Recalled helmets made by ArmorSource LLC
May 24, 2010
Soldiers whose helmets carry the ArmorSource label have been told to turn them in and exchange for an ACH from another manufacturer. The 44,000 defective helmets have been widely distributed, and the Army does not know where or how many are currently worn by troops in the field.
Since the helmet recall notice went out the night of May 13 to all Army forces, a number of helmets have been turned in by soldiers at the military base at Bagram in Afghanistan. The suspect helmets could also be on the heads of Air Force or Navy personnel. Up to 24,000 of the recalled ArmorSource helmets purchased by the Army were sent to the Defense Supply Center in Philadelphia, where they were distributed to the other services.
ArmorSource is one of four vendors that have produced 1.6 million ACHs for the Army, Air Force and Navy. The Marine Corps uses a different type of helmet, called the Lightweight Helmet.
The recalled ArmorSource helmets make up just 4 percent of the total ACHs in the Army’s inventory.
Army noncommissioned officers have been told to personally check all of their soldiers’ helmets to look for the defective headgear. The Army’s central warehouses are also examining their ACH stocks to see if any are from ArmorSource. The ArmorSource label is located inside the helmet on the left, by the ear. Recalled helmets should be taken to the base central supply warehouse. All of the recalled helmets will be destroyed.

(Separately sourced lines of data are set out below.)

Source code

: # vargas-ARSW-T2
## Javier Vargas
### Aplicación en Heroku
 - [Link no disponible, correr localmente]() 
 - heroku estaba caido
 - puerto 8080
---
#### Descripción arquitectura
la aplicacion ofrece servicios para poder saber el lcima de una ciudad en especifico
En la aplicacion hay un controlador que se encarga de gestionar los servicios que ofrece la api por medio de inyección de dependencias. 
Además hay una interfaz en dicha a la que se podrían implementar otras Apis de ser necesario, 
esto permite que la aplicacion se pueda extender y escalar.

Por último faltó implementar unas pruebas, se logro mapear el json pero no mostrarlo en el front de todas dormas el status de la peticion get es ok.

The defective helmets were produced between August 2007 and November 2009. The Army had contracted with ArmorSource for 102,000 helmets, of which 44,000 were fielded. Another 55,000 are in bonded storage and the Army refused delivery of an additional 3,000.
In December, the Department of Justice informed the Army that it was investigating UniCorps, which makes helmets for the Marine Corps but subcontracts the actual helmet construction to ArmorSource.
On Jan. 10, the DOJ told the Army it was expanding its investigation to include ArmorSource’s ACH and recommended that the Army retest the helmets in its inventory. Army officials went to the ArmorSource plant in Hebron, Ohio, to see firsthand how the company was addressing the issue of peeling paint, and what they saw there led them to issue a stop-work order on Feb. 2. Contract termination proceedings began on April 27. The ACHs cost $250 each.
On May 12, the Army received the preliminary results from the ballistics tests at Aberdeen, Md. On May 13, the Army issued the recall notice. Army officials said they could not comment on the details of the DOJ investigation.
Some of the 55,000 ArmorSource helmets in Army storage were pulled for additional ballistics testing at the Army’s test center in Aberdeen. The Army’s ballistics testing did not result in lethal penetrations but the helmet did not meet full Army standards.